PROBLEM DETAILS. The response should contain only those lines of the entries below that include the string "købt".

+++ RECORDS FOR PROCESSING +++

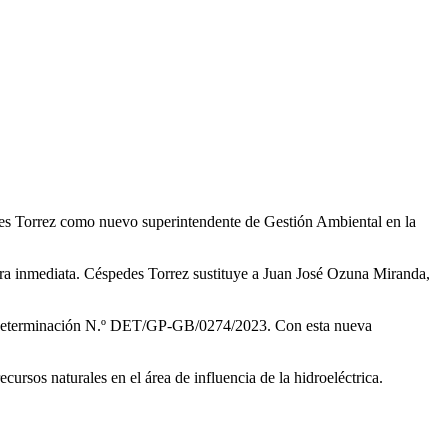
edes Torrez como nuevo superintendente de Gestión Ambiental en la
a inmediata. Céspedes Torrez sustituye a Juan José Ozuna Miranda,
 la Determinación N.º DET/GP-GB/0274/2023. Con esta nueva
ursos naturales en el área de influencia de la hidroeléctrica.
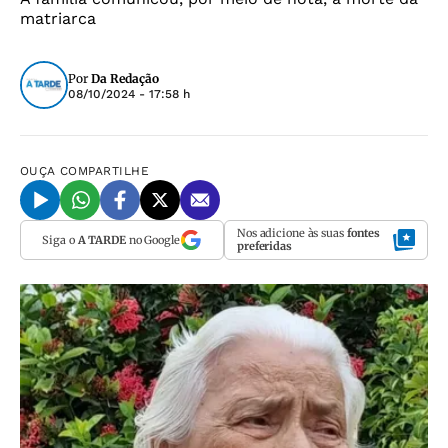
matriarca
Por
Da Redação
08/10/2024 - 17:58 h
OUÇA
COMPARTILHE
Nos adicione às suas
fontes
Siga o
A TARDE
no Google
preferidas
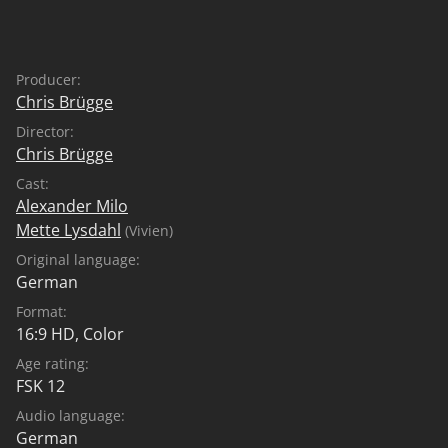
Producer:
Chris Brügge
Director:
Chris Brügge
Cast:
Alexander Milo
Mette Lysdahl
(Vivien)
Original language:
German
Format:
16:9 HD, Color
Age rating:
FSK 12
Audio language:
German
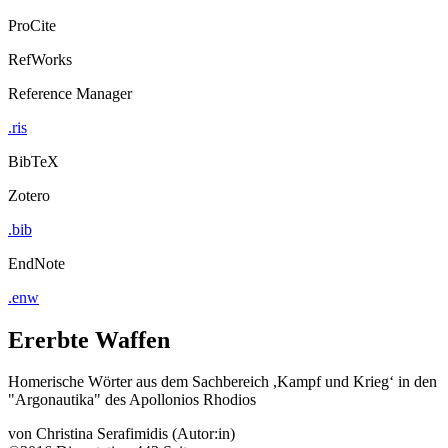
ProCite
RefWorks
Reference Manager
.ris
BibTeX
Zotero
.bib
EndNote
.enw
Ererbte Waffen
Homerische Wörter aus dem Sachbereich ,Kampf und Krieg‘ in den
"Argonautika" des Apollonios Rhodios
von
Christina Serafimidis (Autor:in)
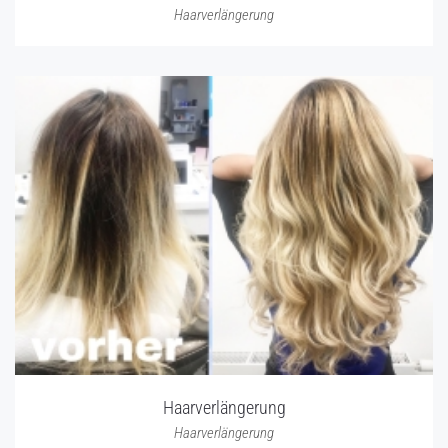
Haarverlängerung
Haarverlängerung
Haarverlängerung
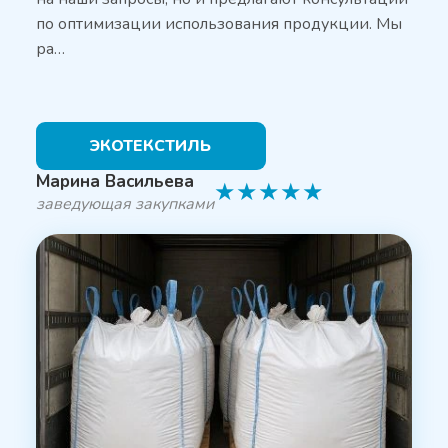
по оптимизации использования продукции. Мы
ра…
ЭКОТЕКСТИЛЬ
Марина Васильева
★
★
★
★
★
заведующая закупками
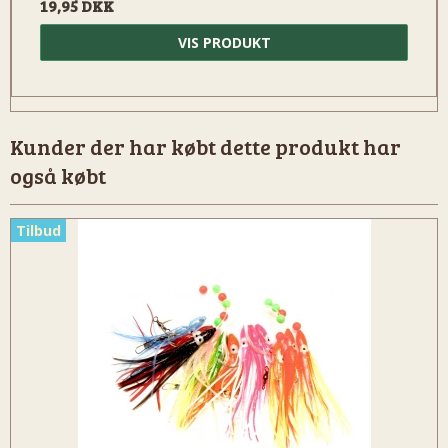
19,95 DKK
VIS PRODUKT
Kunder der har købt dette produkt har
også købt
Tilbud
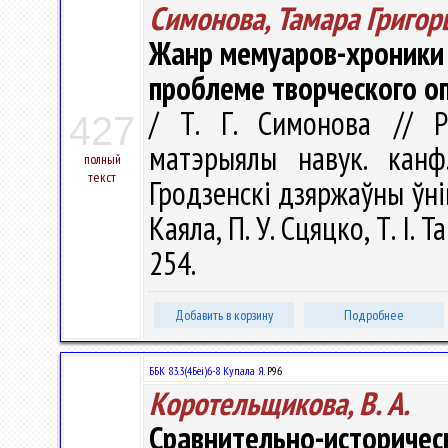
Симонова, Тамара Григор
Жанр мемуаров-хроники в
проблеме творческого оп
/ Т. Г. Симонова // Рэ
427
матэрыялы навук. канф
полный
текст
Гродзенскi дзяржаўны ўнiве
Каяла, П. У. Сцяцко, Т. І. 
254.
Добавить в корзину
Подробнее
ББК 83.3(4Беі)6-8 Купала Я.
Р96
Коротельщикова, В. А.
Сравнительно-историче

+++

RESPONSE TO THIS EXERCISE.
Kunder der har købt dette produkt har
også købt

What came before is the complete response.